Il miele viene quindi filtrato, posto in maturatori di acciaio inox e lasciato decantare per almeno due settimane. La schiuma e le impurità che affiorano vengono eliminate. Si procede quindi al confezionamento in vasetti di vetro ed applicazione dell’etichettatura come da norma.

Tutte le operazioni vengono opportunamente trascritte su apposito registro e portate a compimento nel rispetto della normativa haccp (D.Lgs. 155/92) e delle vigenti norme igienico sanitarie previste dalle autorizzazioni concesse dalle locali autorità sanitarie. 

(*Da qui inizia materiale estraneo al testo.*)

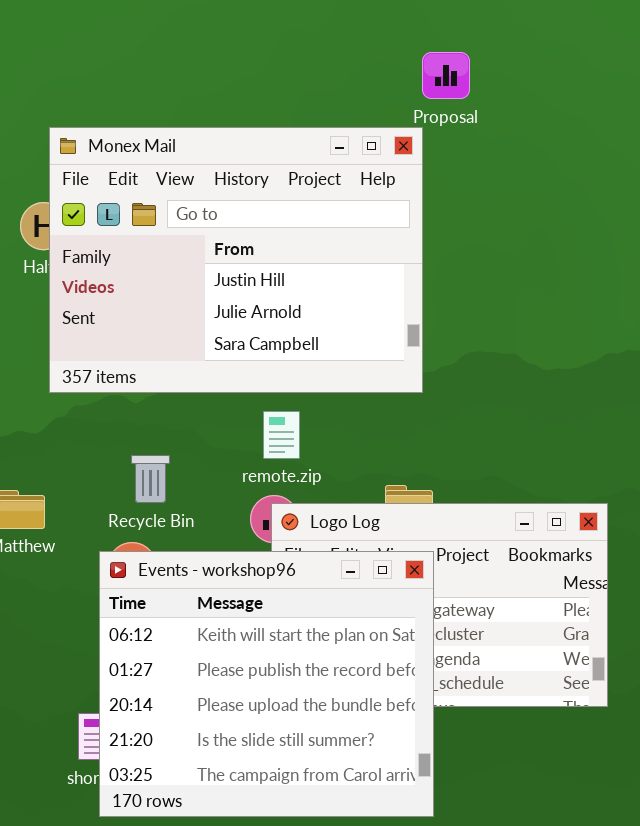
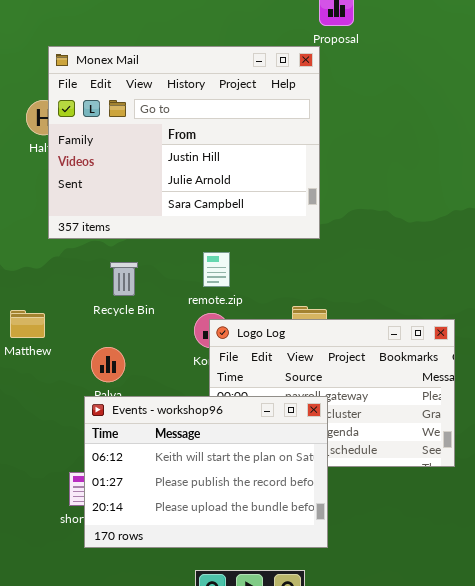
Recycle Bin: [131,455,170,503] -> [110,262,138,296], moved
Events - workshop96: [99,551,434,817] -> [84,396,328,548], resized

materiali, attrezzature usate per la preparazione e condizionamento

Arnie, melari e telaini utilizzati, sono in legno.

Attrezzature necessarie sono quelle per la disopercolatura dei favi da melario e lo smielatore centrifugo. La filtrazione si effettua con filtri in acciaio inox ed i contenitori per la decantazione (maturatori) sono in acciaio inox.

I vasetti per il confezionamento sono in vetro con tappo a vite di latta.

locali di lavorazione, conservazione e stagionatura

La sala di smielatura e’ collocata in locali attrezzati allo scopo e forniti di autorizzazioni igienico-sanitarie rilasciate dalle competenti autorità locali.

Il prodotto viene confezionato in vasetti di vetro da 250g e 500 g etichettato e conservato in appositi locali freschi ed asciutti.

prove che il prodotto esiste da almeno 25 anni

Le essenze vegetali di tiglio, sommacco, roverella e acero sono da sempre presenti sul territorio carsico dove si sviluppano spontaneamente all’interno delle zone boscate selvatiche.

Le zone boscate sono il frutto di biocenosi che hanno permesso la sopravvivenza promiscua di essenze tipicamente mediterranee e centroeuropee. A seguito dell’antropizzazione di tali zone con conseguente introduzione della pratica del disboscamento di vaste zone del territorio e la consuetudine di abbattere gli alberi per gli usi agricoli e per il pascolo degli animali da allevamento e da reddito (bovini, ovini), si e’ formata la cosiddetta landa carsica.

Ricorda il prof. Livio Poldini, ordinario di botanica all’Università di Trieste ed illustre studioso di fama internazionale, nel suo libro “La vegetazione del Carso isontino e triestino” (ed. Lint - 1989) che il Carso collinare presenta “almeno tre formazioni, fisionomicamente ben distinte che, elencate in ordine alla superficie occupata, sono: la boscaglia a roverelle; le pinete artificiali; la landa carsica s.l.

Con il primo termine intendiamo il prodotto più o meno degradato dell’antica foresta ad opera dell’economia pastorale dei passati secoli. Gli spazi aperti all’uomo sono stati ricolonizzati da una boscaglia piuttosto fitta interrotta saltuariamente da radur

(omissis)

tale vegetazione e’ in fase di rapida riconquista dei pascoli abbandonati. Ostrya, cotinus, Fraxinus ornus e Prunusmahaleb ne costituiscono il nerbo essenziale che risulta di tipo submediterraneo; (omissis)

E’ presumibile che questa boscaglia evolva verso il bosco climatico (climatozonale) descritto come ostryoquercetum pubescentis.”